Mariusz Staszewski w dwóch ostatnich sezonach należał do najlepszych żużlowców ŻKS Ostrovii. Póki co nie wiadomo, czy 37-letni zawodnik pozostanie w tym klubie. - Ciężko mówić na razie o konkretach, bo tak naprawdę nie wiem, na czym stoję. Jestem jeszcze w kontakcie z przedstawicielami Ostrovii, ale powoli muszę podejmować jakieś decyzje. Poczekam do końca tego tygodnia. Może nawet krócej - powiedział dla SportoweFakty.pl Mariusz Staszewski.
Doświadczony żużlowiec nie chce zdradzić, co zrobi, jeśli nie dojdzie do porozumienia z Ostrovią lub ostrowski klub nie wystartuje w lidze. - Są jeszcze inne opcje.

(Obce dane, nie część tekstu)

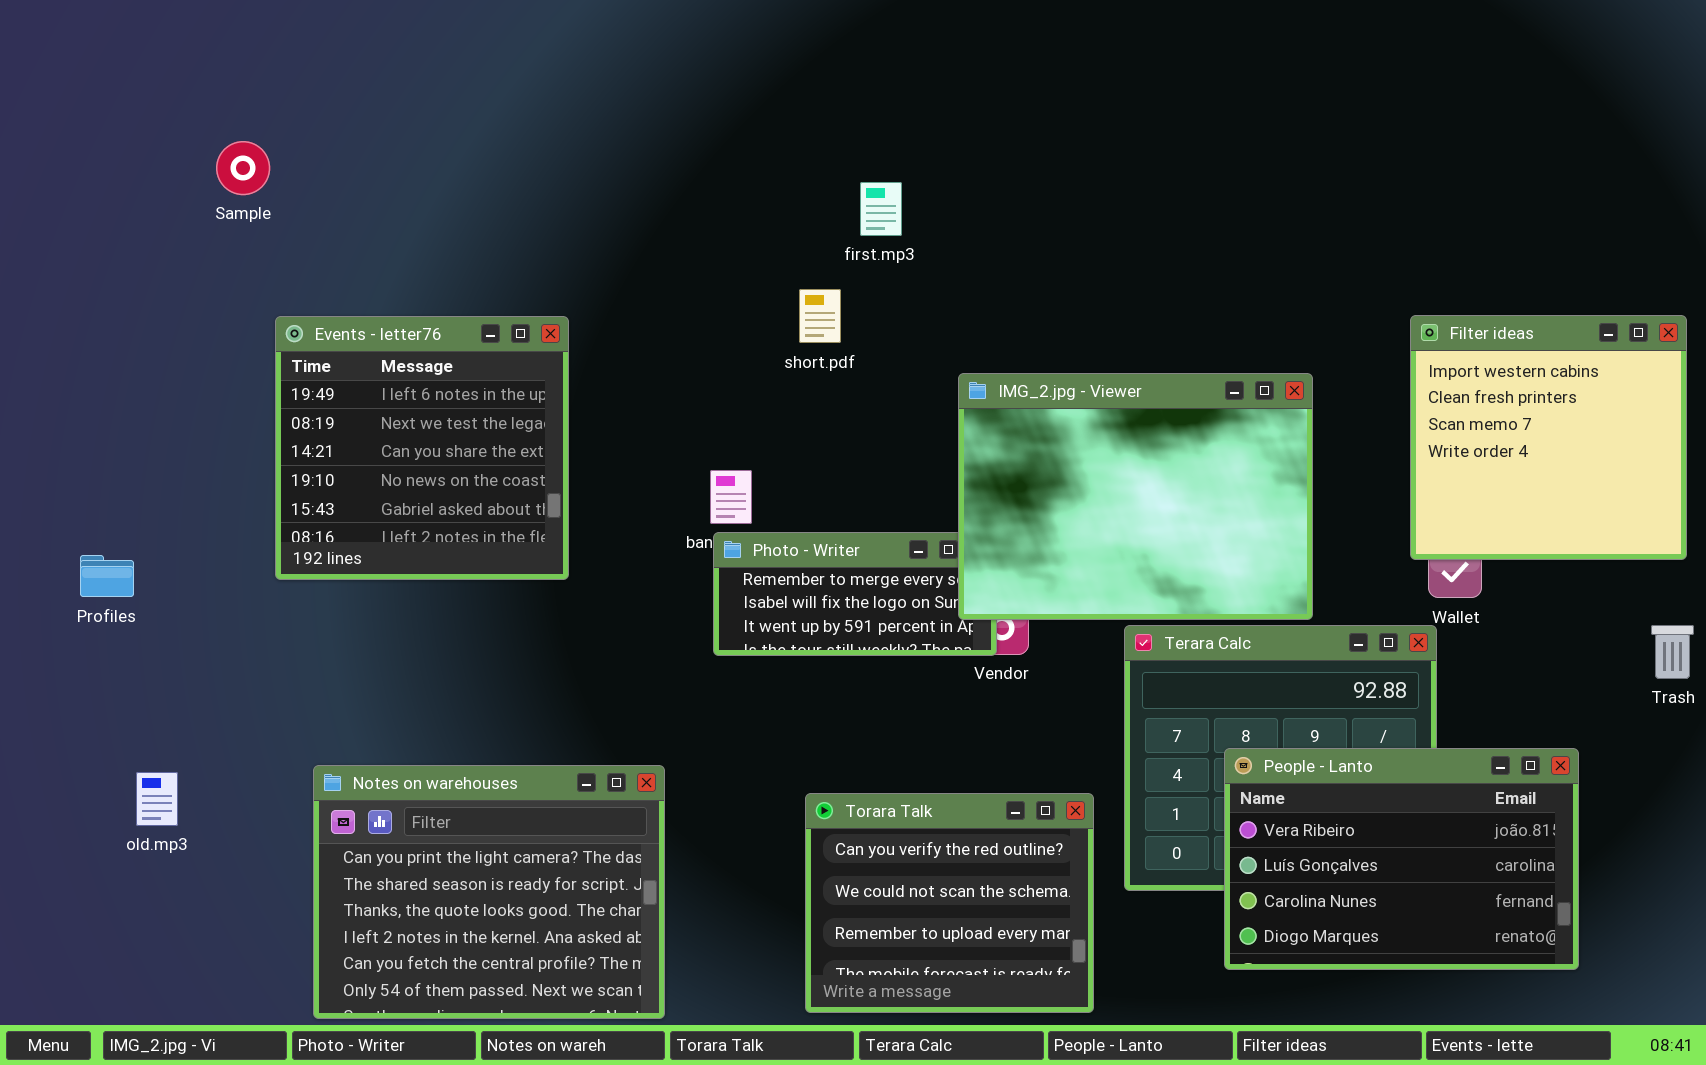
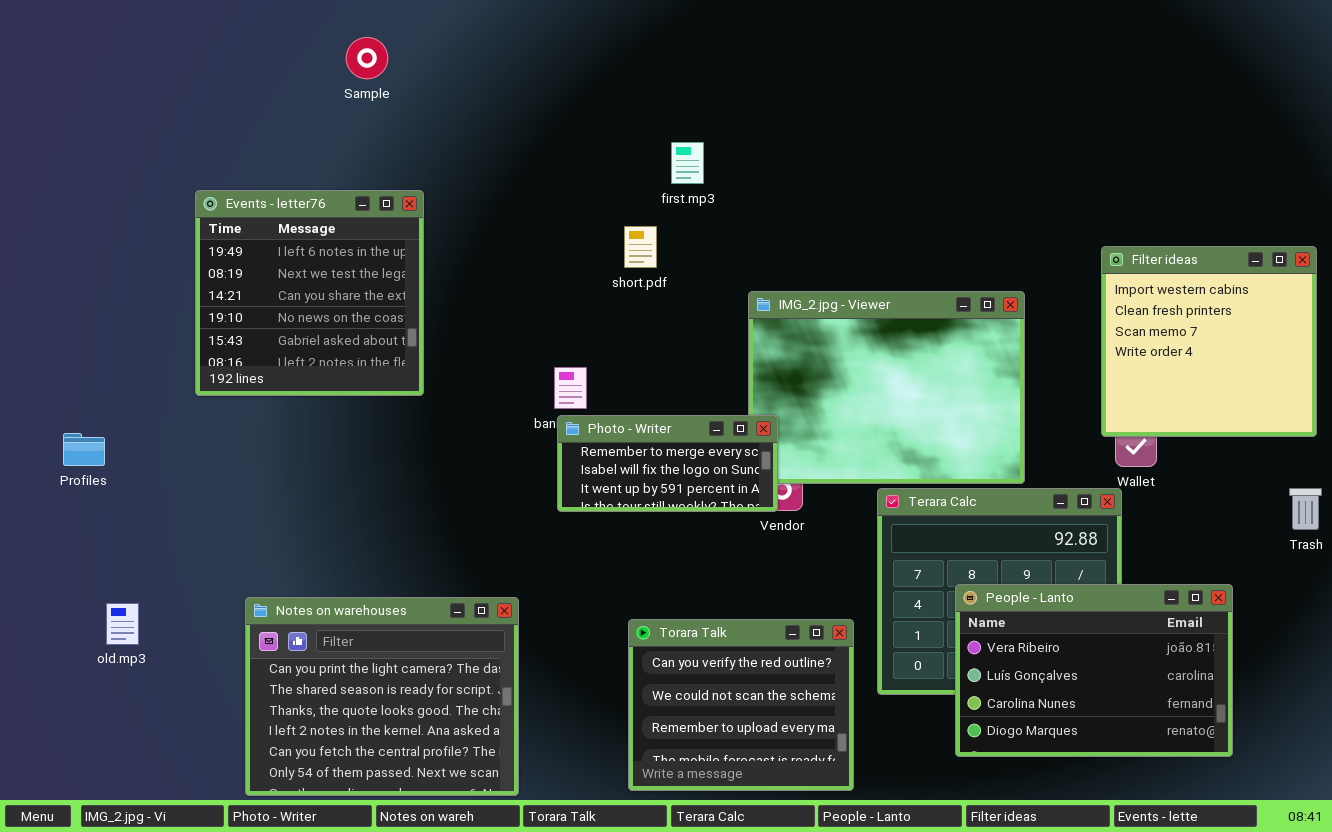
Sample: [216,141,270,195] -> [346,37,388,79], moved
Events - letter76: [275,316,569,580] -> [195,190,424,396], moved
Photo - Writer: [713,532,997,656] -> [557,415,778,512], raised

Rozmowy prowadzę. Oczywiście do czasu podpisania umowy nie chcę mówić, o jakie kluby chodzi. Propozycje są zarówno z pierwszej jak i drugiej ligi. Oczywiście, że wolałbym jeździć w pierwszoligowym klubie - przyznaje "Stachu", który w poprzednim sezonie był jednym z ulubieńców ostrowskich kibiców. W Ostrowie także świętował 20-lecie startów na torach żużlowych.

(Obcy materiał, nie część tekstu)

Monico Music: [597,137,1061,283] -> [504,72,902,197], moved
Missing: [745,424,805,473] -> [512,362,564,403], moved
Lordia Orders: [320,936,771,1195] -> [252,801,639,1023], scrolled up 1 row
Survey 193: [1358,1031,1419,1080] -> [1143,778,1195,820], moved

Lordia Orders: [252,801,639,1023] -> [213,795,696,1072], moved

Mariusz Staszewski w oczekiwaniu na podpisanie kontraktu przygotowuje się do nadchodzącego sezonu. - Trenuję indywidualnie sprawdzonym tokiem przygotowań - wyjaśnia żużlowiec, który zapytany o kondycję polskich klubów, szczególnie w niższych klasach rozgrywkowych odpowiada. - Różnie bywa z naszymi klubami. Są takie, które mają wszystko poukładane i są przygotowane do nowego sezonu, a także rozliczone z zawodnikami. Oczywiście, że są także takie, które nadal nie wiedzą, na czym stoją i jakim budżetem będą dysponować. Niestety, zalicza się do nich Ostrovia - kończy nasz rozmówca.